Se entiende por qué nos reunimos casi siempre con gente que piensa igual que nosotros. En España, celebráis una competición de gritos alegres. En EEUU, nos turnamos al hablar mientras los demás asentimos gravemente con la cabeza. Es reconfortante saber que tenemos aliados. Pero si formar una piña es la única manera de sentirnos cómodos al hablar con la gente, acabamos estancados, odiando a aquellos que piensan de forma diferente.

Tomemos una tertulia sobre política. En ambos países, cada participante se hace el enterao y, en vez de escuchar a los demás cuando hablan, medita lo siguiente que va a decir. Hablan no con, sino a los demás. En EEUU, la tertulia me recuerda a niños entre uno o dos años jugando supuestamente juntos, aunque el aula es lo único que comparten. Cada uno juega totalmente a su bola. Si uno intenta quitarle el juguete al otro, el mediador intercede para reestablecer el orden.

En España, la tertulia me recuerda a niños pequeños muy mal entrenados jugando al fútbol. Los participantes, en vez de quedarse en sus posiciones, van en masa detrás de la pelota, como moscas detrás de un excremento rodando. En este caso, la pelota no representa el asunto, sino el derecho a hablar. Los árbitros tienen que pitar para hacerse oír.

La tertulia española es un espectáculo; la estadounidense es una curiosidad. Ambas son de risa, y el entretenimiento dura poco, porque ninguna llega a ningún lado.

Hace meses en este periódico, José Aguilar escribió un agudo artículo titulado ¿Debatir o imponer? Lo cito: "Hace tiempo que los españoles hemos vaciado de sentido el concepto de debate. En teoría el debate es un intercambio de razonamientos contrapuestos, una esgrima de argumentaciones que chocan un objetivo: arrojar luz sobre un asunto. Cada participante expone sus puntos de vista y trata de convencer al adversario con la sola fuerza de su raciocinio y sus fundamentos. Pero, amigos, aquí nadie quiere ser convencido, todos persiguen convencer al otro, y, mejor aún, imponerse a él". Tampoco en EEUU nadie quiere ser convencido, pero en lugar de imponerse al otro, lo ignoran con educación y después siguen con lo suyo.
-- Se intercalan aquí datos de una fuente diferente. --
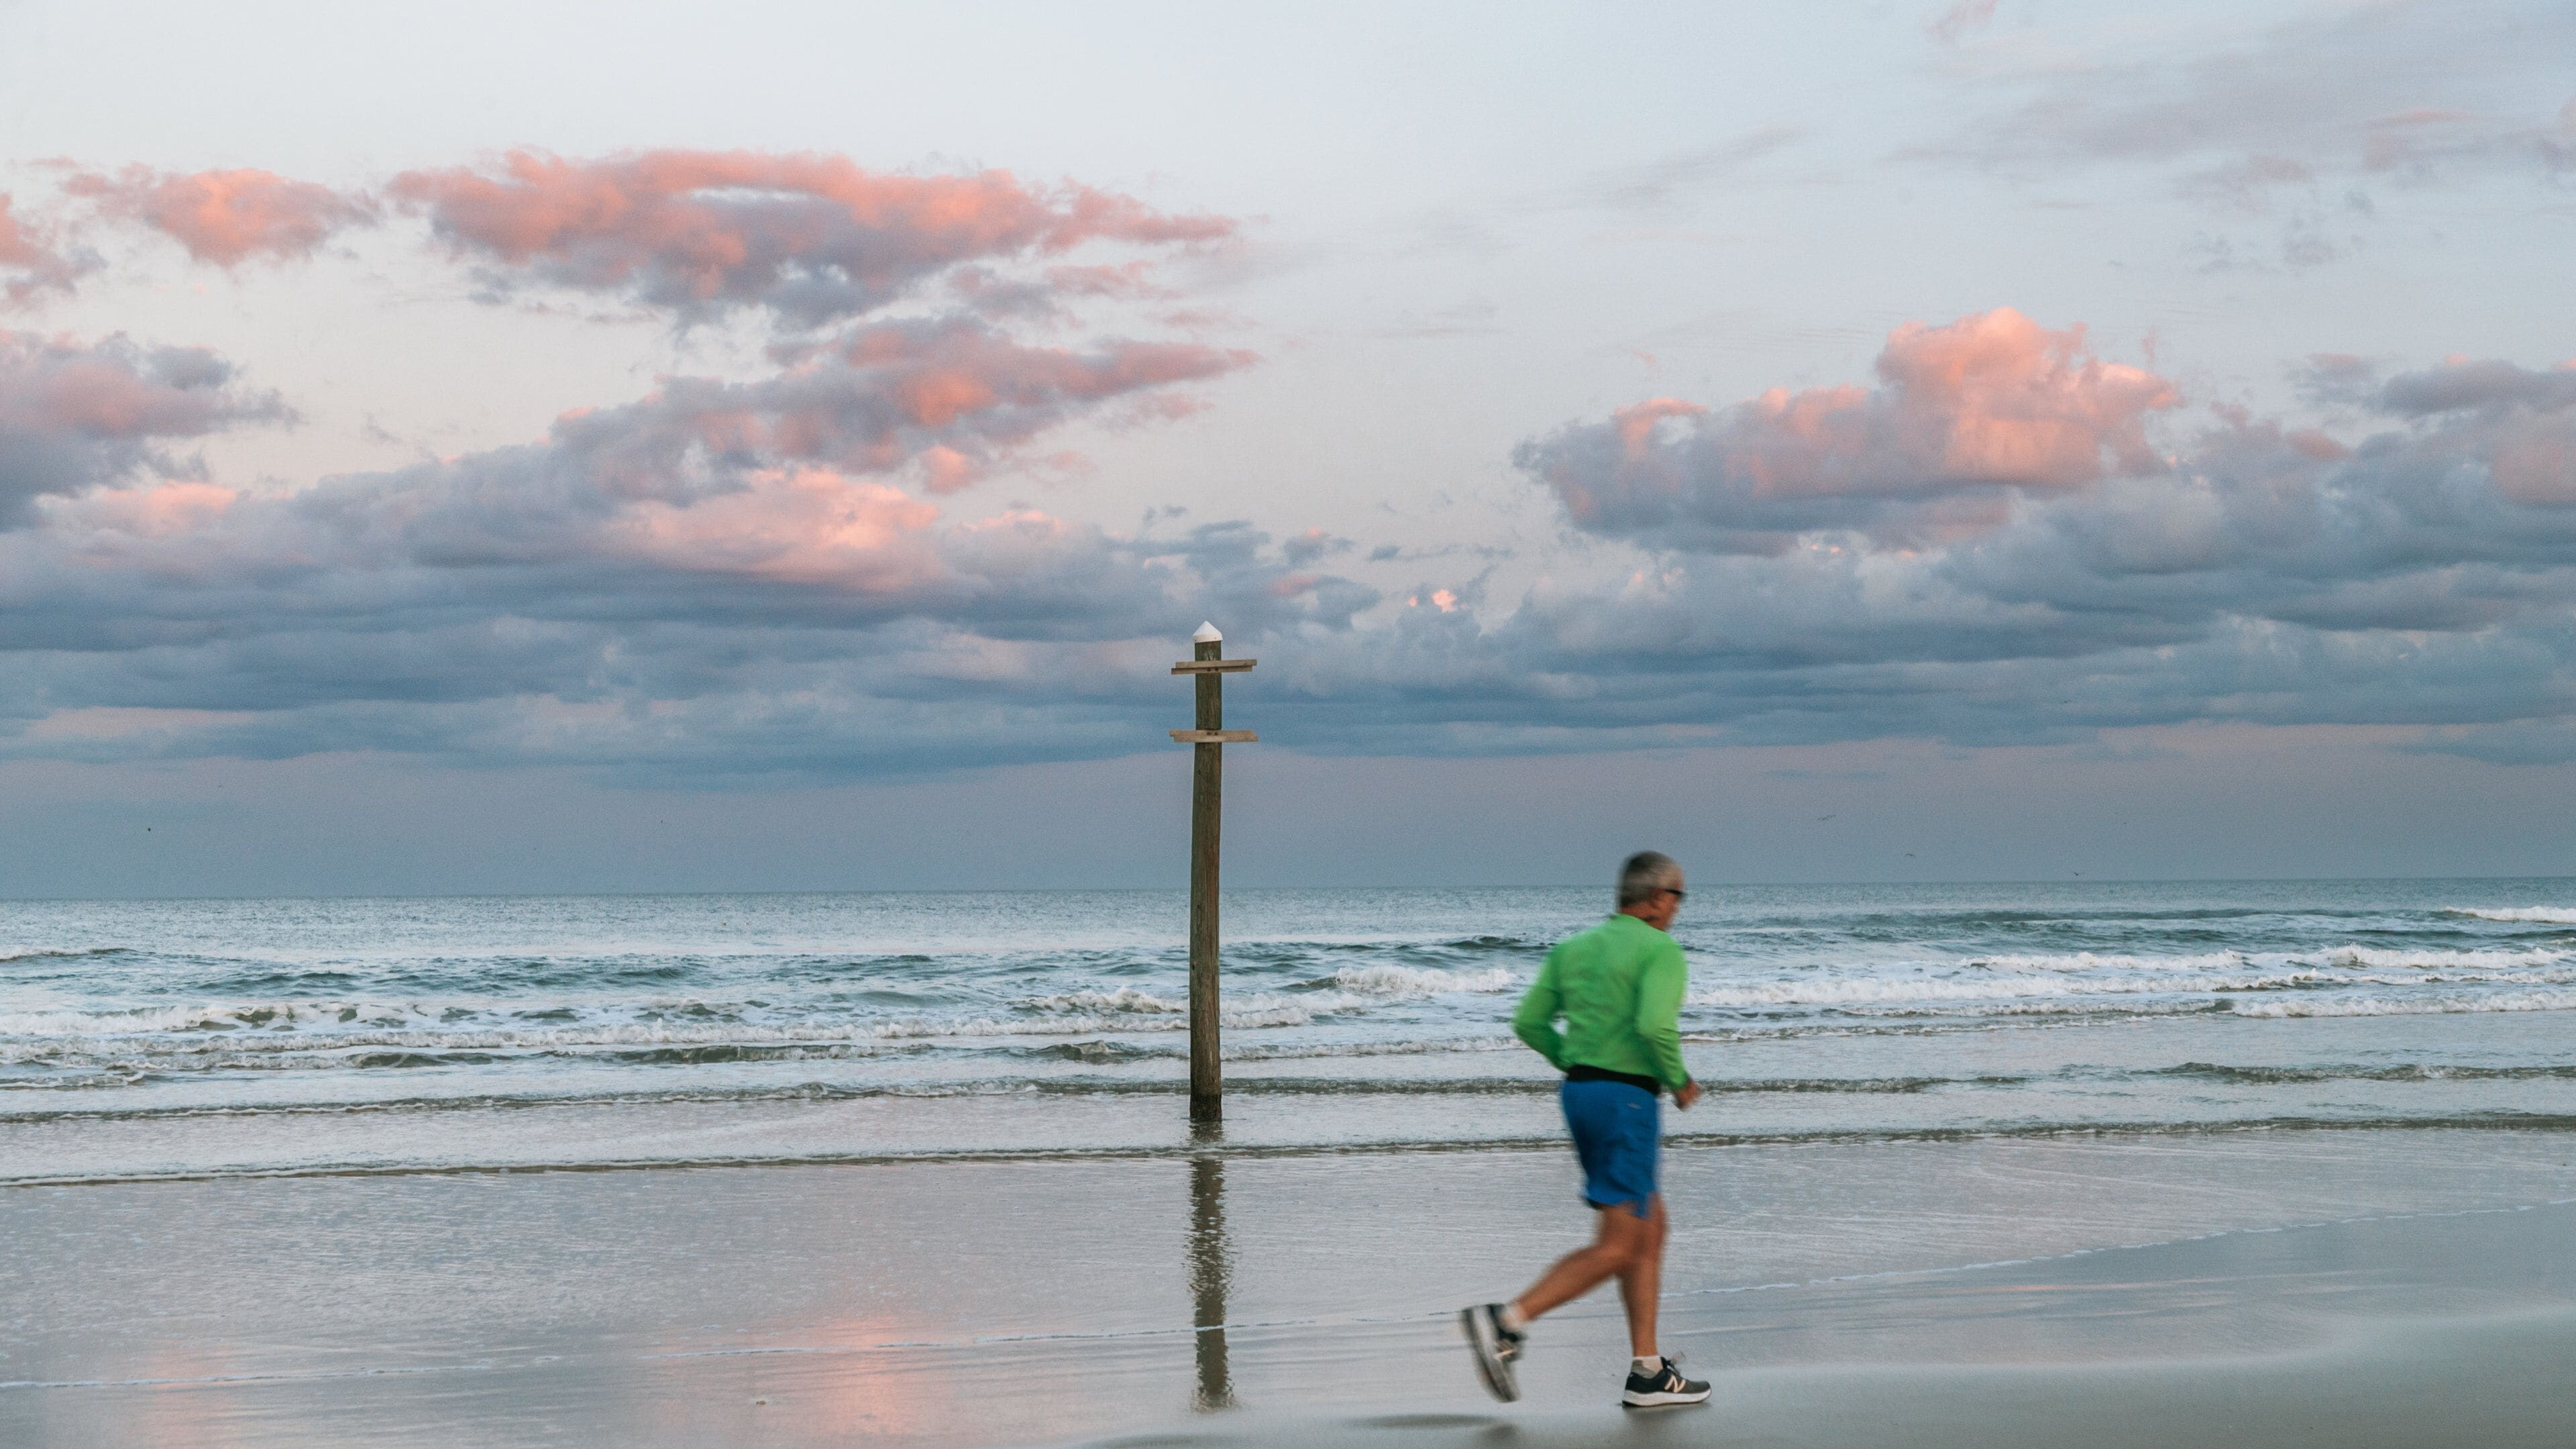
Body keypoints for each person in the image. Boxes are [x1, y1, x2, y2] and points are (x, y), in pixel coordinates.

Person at [1461, 851, 1710, 1409]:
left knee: (1651, 1221)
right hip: (1628, 1101)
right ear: (1655, 899)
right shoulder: (1660, 949)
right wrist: (1679, 1080)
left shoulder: (1573, 948)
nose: (1677, 908)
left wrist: (1576, 1059)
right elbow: (1653, 1024)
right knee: (1621, 1243)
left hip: (1581, 1094)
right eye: (1677, 896)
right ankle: (1507, 1321)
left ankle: (1648, 1371)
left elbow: (1527, 1022)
Durante mis tres primeros años en Sevilla, cuando todavía no podía defenderme lo suficientemente bien en castellano para querer hablar, asistía a reuniones sociales y permanecía mudo. En la gran mayoría de las ocasiones, es decir cuando no entendía lo que me decía el interlocutor, me quedaba sin expresión, pero mirándolo fijamente, intencionadamente, queriendo enterarme con todos mis sentidos. El interlocutor, asumiendo que mi nivel de español era alto, o ¿por qué estaría allí escuchándole?, veía en mí un interés descomunal, y, tan desacostumbrado a ello, empezaba a dudar de su propia palabra, preocupado, supongo, de estar haciendo el ridículo. Pido disculpas por haber descompuesto, sin querer, a aquellos que no lo merecían, pero me compensa pensar que, con aquellos que eran unos pelmazos, conseguí el minimilagro que no habría conseguido en mil siglos hablándoles: hice que dudaran y pensaran, aunque fuera por un instante.

Supongo que ésta táctica sería igual de eficaz en EEUU. Los pelmazos varían sólo superficialmente según el país. Ninguno de ellos en su fuero interno puede soportar el silencio intenso y profundo.

Por cierto, los pelmazos no sólo muestran sus tendencias culturales en debates. Las muestran incluso a la hora de saludar. Si un pelmazo estadounidense dice, "¿Qué tal estás?", y respondes "regular" y empiezas a explicar por qué, esperará con gran paciencia que termine tu respuesta a su pregunta puramente retórica, antes de soltar su rollo, sin preguntarte más. En cambio, si cometes el error de tomar en serio al pelmazo español ante la misma pregunta, seguirá interrumpiendo tu historia de aflicción con "¿Pero estás bien, no? Eso es lo que importa", en un tono cada vez más alto e insistente, hasta que te rindas y aburras con sus tonterías hasta el punto de llorar.

Entendéis por que decidí ser escritor. Nadie me puede interrumpir, y, si alguien me ignora, no tengo que presenciarlo.